# [TASK TO COMPLETE]
An unchanged copy of each entry below is needed; keep the pictures out of it.

Dataset records
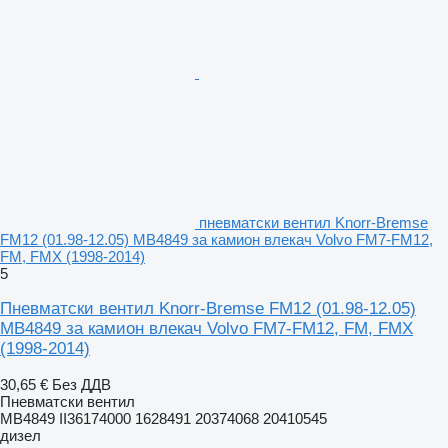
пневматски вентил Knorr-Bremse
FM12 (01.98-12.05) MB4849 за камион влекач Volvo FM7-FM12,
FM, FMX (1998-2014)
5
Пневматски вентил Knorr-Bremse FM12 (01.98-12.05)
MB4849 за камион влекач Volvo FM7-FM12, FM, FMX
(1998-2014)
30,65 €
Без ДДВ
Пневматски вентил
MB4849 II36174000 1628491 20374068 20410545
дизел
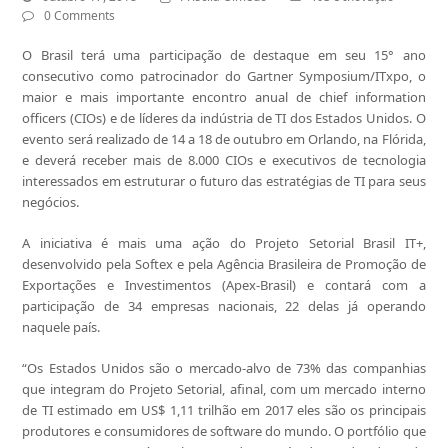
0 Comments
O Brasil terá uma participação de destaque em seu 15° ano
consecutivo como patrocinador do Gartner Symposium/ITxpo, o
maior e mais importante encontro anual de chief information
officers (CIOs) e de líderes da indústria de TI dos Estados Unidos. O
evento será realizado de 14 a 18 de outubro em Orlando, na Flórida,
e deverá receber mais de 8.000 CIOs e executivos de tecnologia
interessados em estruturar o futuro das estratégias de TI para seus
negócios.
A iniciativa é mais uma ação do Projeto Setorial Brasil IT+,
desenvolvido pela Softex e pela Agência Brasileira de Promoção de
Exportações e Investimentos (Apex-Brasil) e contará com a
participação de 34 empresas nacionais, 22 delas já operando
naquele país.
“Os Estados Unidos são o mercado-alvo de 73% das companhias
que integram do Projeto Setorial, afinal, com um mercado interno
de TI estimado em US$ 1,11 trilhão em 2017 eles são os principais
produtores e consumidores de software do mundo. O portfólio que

# [TASK OUTPUT]
пневматски вентил Knorr-Bremse
FM12 (01.98-12.05) MB4849 за камион влекач Volvo FM7-FM12,
FM, FMX (1998-2014)
5
Пневматски вентил Knorr-Bremse FM12 (01.98-12.05)
MB4849 за камион влекач Volvo FM7-FM12, FM, FMX
(1998-2014)
30,65 €
Без ДДВ
Пневматски вентил
MB4849 II36174000 1628491 20374068 20410545
дизел
0 Comments
O Brasil terá uma participação de destaque em seu 15° ano
consecutivo como patrocinador do Gartner Symposium/ITxpo, o
maior e mais importante encontro anual de chief information
officers (CIOs) e de líderes da indústria de TI dos Estados Unidos. O
evento será realizado de 14 a 18 de outubro em Orlando, na Flórida,
e deverá receber mais de 8.000 CIOs e executivos de tecnologia
interessados em estruturar o futuro das estratégias de TI para seus
negócios.
A iniciativa é mais uma ação do Projeto Setorial Brasil IT+,
desenvolvido pela Softex e pela Agência Brasileira de Promoção de
Exportações e Investimentos (Apex-Brasil) e contará com a
participação de 34 empresas nacionais, 22 delas já operando
naquele país.
“Os Estados Unidos são o mercado-alvo de 73% das companhias
que integram do Projeto Setorial, afinal, com um mercado interno
de TI estimado em US$ 1,11 trilhão em 2017 eles são os principais
produtores e consumidores de software do mundo. O portfólio que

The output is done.